Whether arriving by air or by highway, getting to Lexington is easy, and so is getting around while you are here. Lexington’s Blue Grass Airport, a 10-minute drive from downtown, is located near Keeneland Race Course and surrounded by horse farms — creating one of America’s most beautiful air approaches. A number of car rental companies have airport locations.
In the downtown area, many attractions, restaurants and shops are within walking distance of major hotels. All the buildings surrounding Triangle Park in the heart of downtown are connected by pedways.
An intra-city bus system and taxicabs provide convenient transportation. “Colt”, Lexington’s new downtown trolley system is an easy way to get around, and it is free. There is a Greyhound Bus station on the north side of town. Miller Trailways offers inexpensive shuttle service between Lexington and Louisville. Taking a tour by van is a great way to see horse country.
What to See
This marvelously old place holds the private collection of the late George Headley, a jewelry designer whose gemstone trinkets and handmade dollhouses are on display, along with a truly bizarre garage turned ‘seashell grotto.’
Kentucky Horse Park
An educational theme park and equestrian sports center sits on 1200 acres just north of Lexington. Horses representing 50 different breeds live in the park and participate in special live shows.
Also included, the international Museum of the Horse has neat dioramas of the horse through history, from the tiny prehistoric ‘eohippus’ to the pony express mail carriers. Seasonal horseback riding costs $22. The adjacent American Saddlebred Museum focuses on America’s first registered horse breed – for hard-core enthusiasts only.
Mary Todd Lincoln House
Mary Todd Lincoln House at 578 West Main Street in Lexington, Kentucky, USA, was the family home of Mary Todd, the future first lady and wife of the 16th President, Abraham Lincoln. The house was built c. 1803-1806 as an inn and tavern, which was called “The Sign of the Green Tree” before its purchase by the Todd family.
Today the fourteen room house contains period furniture, portraits, and artifacts from the Todd and Lincoln families. The property is located in downtown Lexington and has a free parking lot located directly behind the house. It is within convenient walking distance to local hotels and restaurants. Open seasonally March 15th -Nov 30th.

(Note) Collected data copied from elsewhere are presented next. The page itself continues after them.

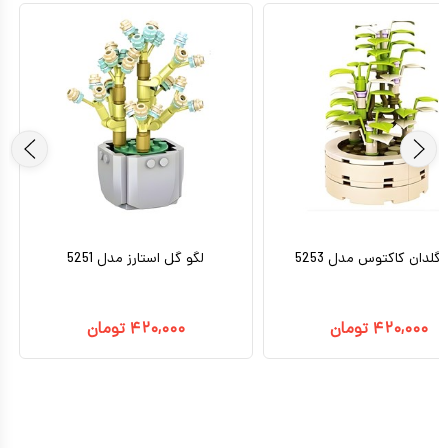
 گلدان کاکتوس مدل 5253
لگو گل استارز مدل 5251
۴۲۰,۰۰۰
تومان
۴۲۰,۰۰۰
تومان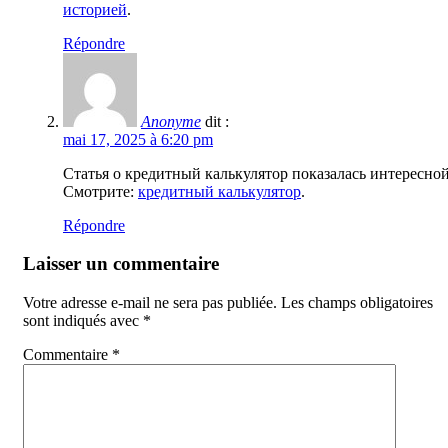
историей
.
Répondre
Anonyme
dit :
mai 17, 2025 à 6:20 pm
Статья о кредитный калькулятор показалась интересной
Смотрите:
кредитный калькулятор
.
Répondre
Laisser un commentaire
Votre adresse e-mail ne sera pas publiée.
Les champs obligatoires
sont indiqués avec
*
Commentaire
*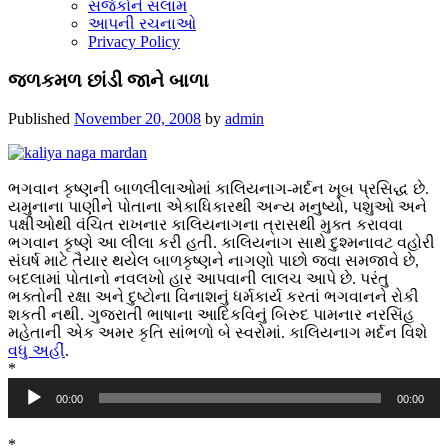
સર્જકોને સલામ
આપની રચનાઓ
Privacy Policy
જળકમળ છાંડી જાને બાળા
Published
November 20, 2008
by
admin
ભગવાન કૃષ્ણની બાળલીલાઓમાં કાલિયનાગ-મર્દન ખૂબ પ્રસિદ્ધ છે.
યમુનાના પાણીને પોતાના એકાધિકારથી અન્ય મનુષ્યો, પશુઓ અને
પક્ષીઓથી વંચિત રાખનાર કાલિયનાગના ત્રાસથી મુક્ત કરાવવા
ભગવાન કૃષ્ણે આ લીલા કરી હતી. કાલિયનાગ સાથે દુશ્મનાવટ વહોરી
સંઘર્ષ માટે તૈયાર થયેલ બાળકૃષ્ણને નાગણો પાછો જવા સમજાવે છે,
બદલામાં પોતાનો નવલખો હાર આપવાની લાલચ આપે છે. પરંતુ
ભક્તોની રક્ષા અને દુષ્ટોના વિનાશનું ધર્મકાર્ય કરતાં ભગવાનને રોકી
શકતી નથી. ગુજરાતી ભાષાના આદિકવિનું બિરુદ પામનાર નરસિંહ
મહેતાની એક અમર કૃતિ સાંભળો બે સ્વરોમાં. કાલિયનાગ મર્દન વિશે
વધુ અહીં
.
*
Audio
00:00
00:00
Player
*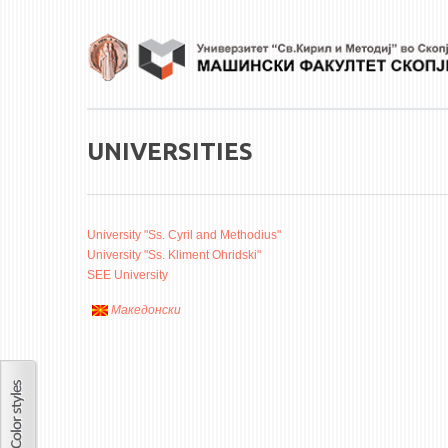
Skip to main content
UNIVERSITIES
University "Ss. Cyril and Methodius"
University "Ss. Kliment Ohridski"
SEE University
Македонски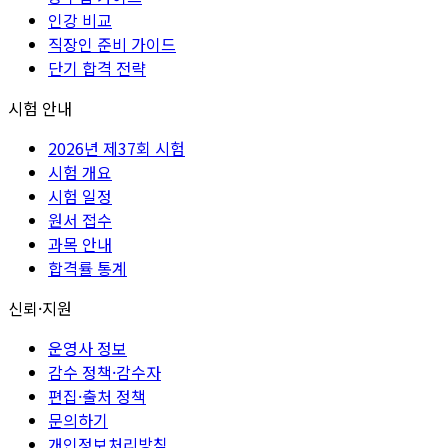
인강 비교
직장인 준비 가이드
단기 합격 전략
시험 안내
2026년 제37회 시험
시험 개요
시험 일정
원서 접수
과목 안내
합격률 통계
신뢰·지원
운영사 정보
감수 정책·감수자
편집·출처 정책
문의하기
개인정보처리방침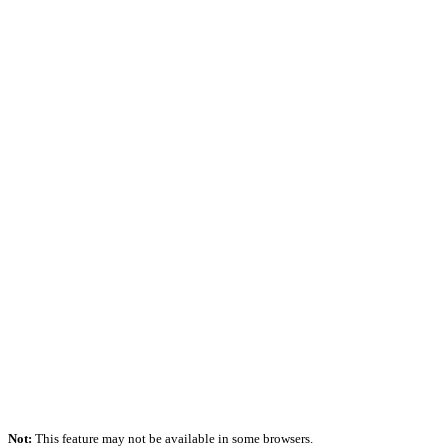
Not:
This feature may not be available in some browsers.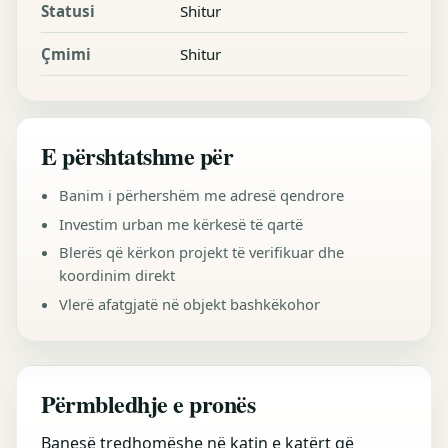
Statusi
Shitur
Çmimi
Shitur
E përshtatshme për
Banim i përhershëm me adresë qendrore
Investim urban me kërkesë të qartë
Blerës që kërkon projekt të verifikuar dhe
koordinim direkt
Vlerë afatgjatë në objekt bashkëkohor
Përmbledhje e pronës
Banesë tredhomëshe në katin e katërt që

University of Kentucky Art Museum
The University of Kentucky Art Museum is an art museum in Lexington, Kentucky. The collection includes European and American artwork ranging from Old Masters to contemporary, as well as a selection of Non-Western objects. Featured artists include Alexander Calder, Agostino Carracci, Jean Dubuffet, Sam Gilliam, Louise Nevelson, and Gilbert Stuart, among others.
The Art Museum is located on the University of Kentucky campus in the Singletary Center for the Arts, Rose Street and Euclid Avenue.
Just 1.5 miles east of downtown, part historic home of one of Kentucky’s favorite sons, part Public Park, this was the Italianate estate of statesman Henry Clay (1777–1852) famed for his contribution to Abraham Lincoln’s cabinet.
A gorgeous property set in the midst of a tony historic neighborhood, you’ll need to pay to enter the home, but you can walk the property for free, peer into the carriage house where his coach is on display and more.